Limitations & Future Work¶
- The authors acknowledge that the taxonomy cannot exhaust all spurious features; real web pages may contain more complex factors like ads, templates, navigation bars, table layouts, and footnotes.
- Current evaluations primarily focus on QA tasks and English Wikipedia / open web; long documents, multi-hop reasoning, cross-lingual RAG, and private corporate documents still require verification.
- While efficient, string matching might lack flexibility for aliases, paraphrased answers, and numerical formats; LLM-as-Judge was used only for supplementary validation.
- SFT is extremely strong on in-domain SIG_Wiki, but some metrics are inferior to DPO on SIG_Trivial, suggesting training-based mitigations still face domain generalization issues.
- Training-based mitigation requires full-parameter fine-tuning and A100-level resources; lightweight adapters or inference-time normalization strategies are worth further research.
Related Work & Insights¶
- vs Explicit Noise RAG benchmarks: Past studies often examined irrelevant documents, contradictions, and document positioning; this work focuses on semantically invariant spurious features, resembling a RAG-oriented extension of prompt sensitivity.

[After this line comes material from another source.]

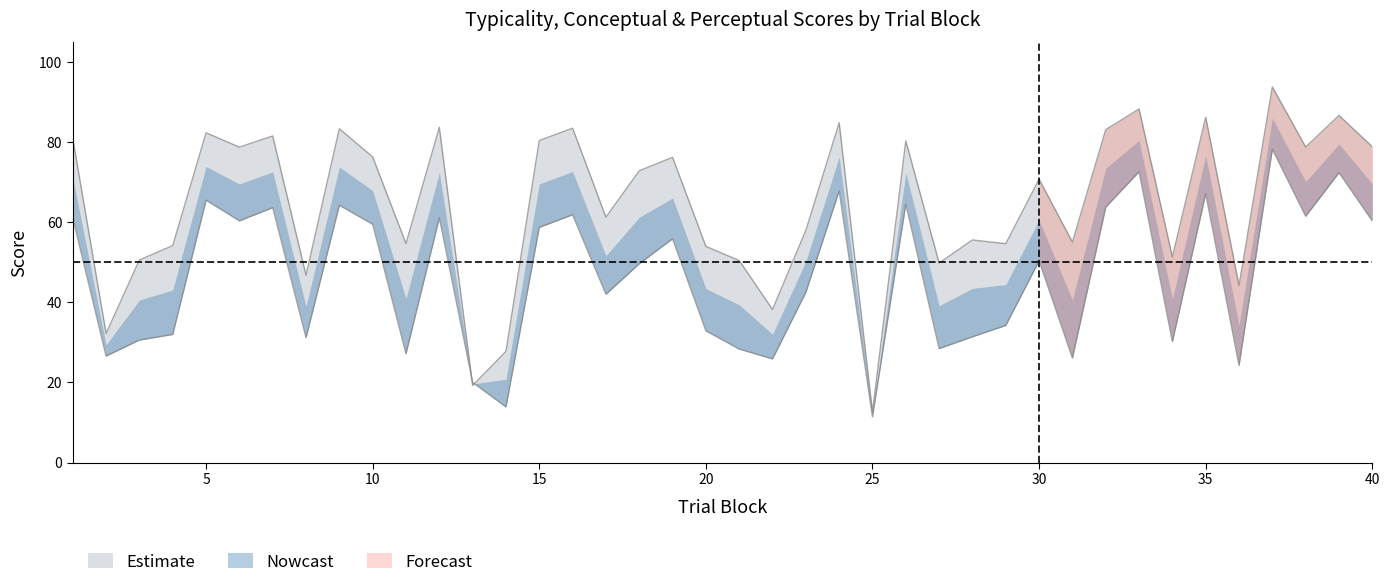

Which series ends up on top after the final intersection of perceptual and typicality?

typicality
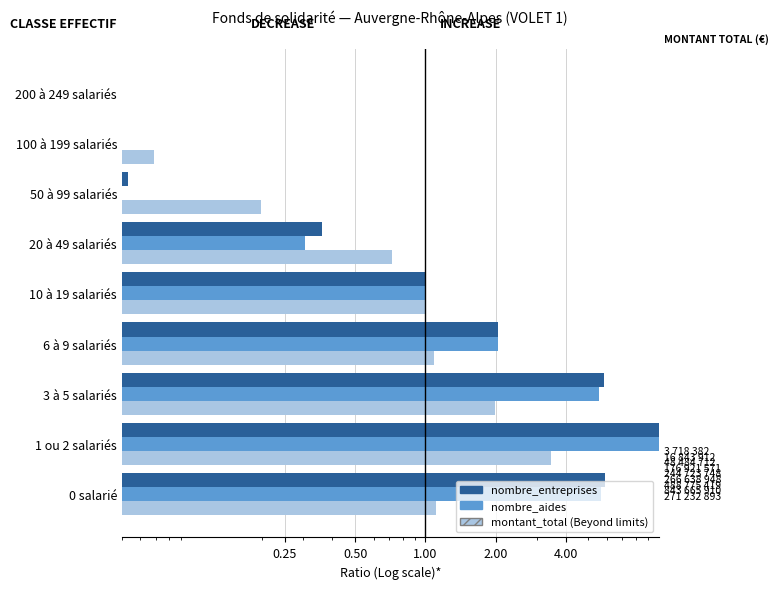

How many bars are there in total?

27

- vs Prompt format sensitivity: Works by Sclar, He, et al., proved LLMs are sensitive to prompt formats; this paper moves this sensitivity to the grounding data level, finding that retrieval document formats are equally critical.
- vs Chain-of-Note: CoN is designed for explicit noise by requiring models to write a rationale first; this paper's experiments show COT-style methods are not necessarily effective against spurious features.

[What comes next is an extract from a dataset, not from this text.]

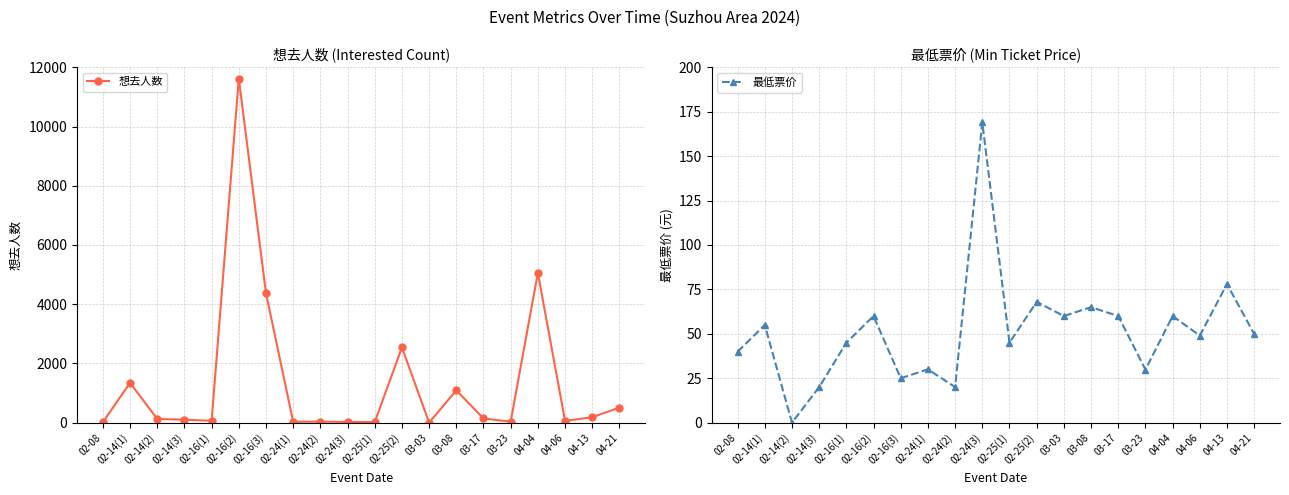

What is the label of the 4th point from the left?

02-14(3)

- vs DPO/SFT Robust Training: This work does not perform generic preference optimization but uses paired original/perturbed passages to construct data, aiming more specifically to align consistency across "different surfaces of the same fact."
Rating¶
- Novelty: ⭐⭐⭐⭐ Systematizing spurious features into RAG grounding data provides significant value in problem definition.
- Experimental Thoroughness: ⭐⭐⭐⭐⭐ The taxonomy, two benchmarks, multiple models, prompting, scaling, training mitigation, and attention analysis are comprehensive.
- Writing Quality: ⭐⭐⭐⭐ The framework is clear; tables are dense but information-rich.
- Value: ⭐⭐⭐⭐⭐ Highly relevant for real-world RAG deployment, document preprocessing, and robustness training.